• Action item: Throughout the listing that follows, find each line with the word "Délai" and copy it.

..............................

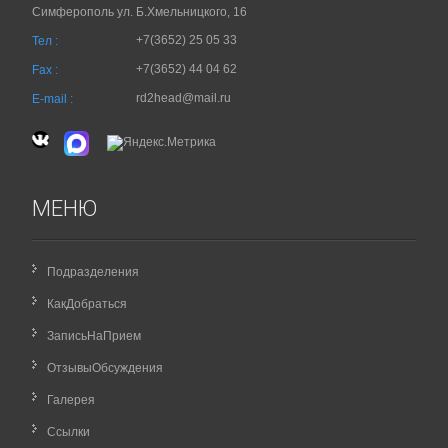
Симферополь ул. Б.Хмельницкого, 16
+7(3652) 25 05 33
Тел :
+7(3652) 44 04 62
Fax :
rd2head@mail.ru
E-mail :
МЕНЮ
Подразделения
КакДобраться
ЗаписьНаПрием
ОтзывыОбсуждения
Галерея
Ссылки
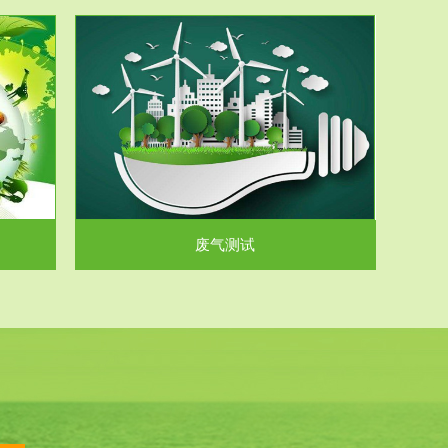
气和无机废
.
废气测试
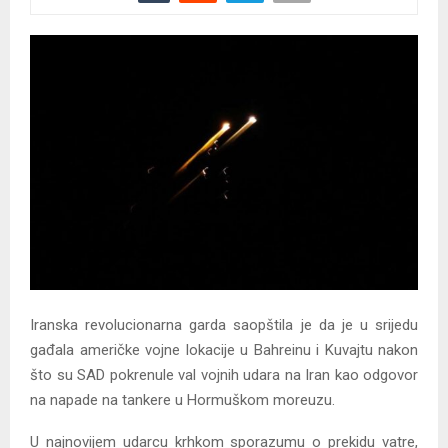
Iranska revolucionarna garda saopštila je da je u srijedu
gađala američke vojne lokacije u Bahreinu i Kuvajtu nakon
što su SAD pokrenule val vojnih udara na Iran kao odgovor
na napade na tankere u Hormuškom moreuzu.
U najnovijem udarcu krhkom sporazumu o prekidu vatre,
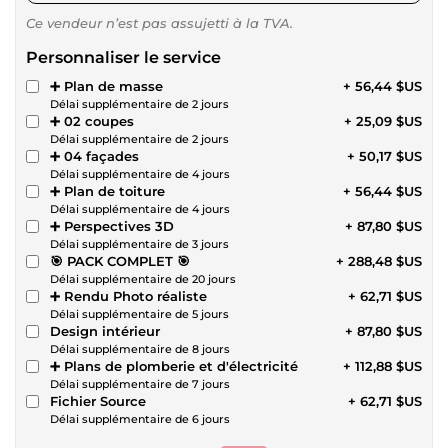
Ce vendeur n’est pas assujetti à la TVA.
Personnaliser le service
➕ Plan de masse
+ 56,44 $US
Délai supplémentaire de 2 jours
➕ 02 coupes
+ 25,09 $US
Délai supplémentaire de 2 jours
➕ 04 façades
+ 50,17 $US
Délai supplémentaire de 4 jours
➕ Plan de toiture
+ 56,44 $US
Délai supplémentaire de 4 jours
➕ Perspectives 3D
+ 87,80 $US
Délai supplémentaire de 3 jours
🎯 PACK COMPLET 🎯
+ 288,48 $US
Délai supplémentaire de 20 jours
➕ Rendu Photo réaliste
+ 62,71 $US
Délai supplémentaire de 5 jours
Design intérieur
+ 87,80 $US
Délai supplémentaire de 8 jours
➕ Plans de plomberie et d'électricité
+ 112,88 $US
Délai supplémentaire de 7 jours
Fichier Source
+ 62,71 $US
Délai supplémentaire de 6 jours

..............................

• Expected answer:
Délai supplémentaire de 2 jours
Délai supplémentaire de 2 jours
Délai supplémentaire de 4 jours
Délai supplémentaire de 4 jours
Délai supplémentaire de 3 jours
Délai supplémentaire de 20 jours
Délai supplémentaire de 5 jours
Délai supplémentaire de 8 jours
Délai supplémentaire de 7 jours
Délai supplémentaire de 6 jours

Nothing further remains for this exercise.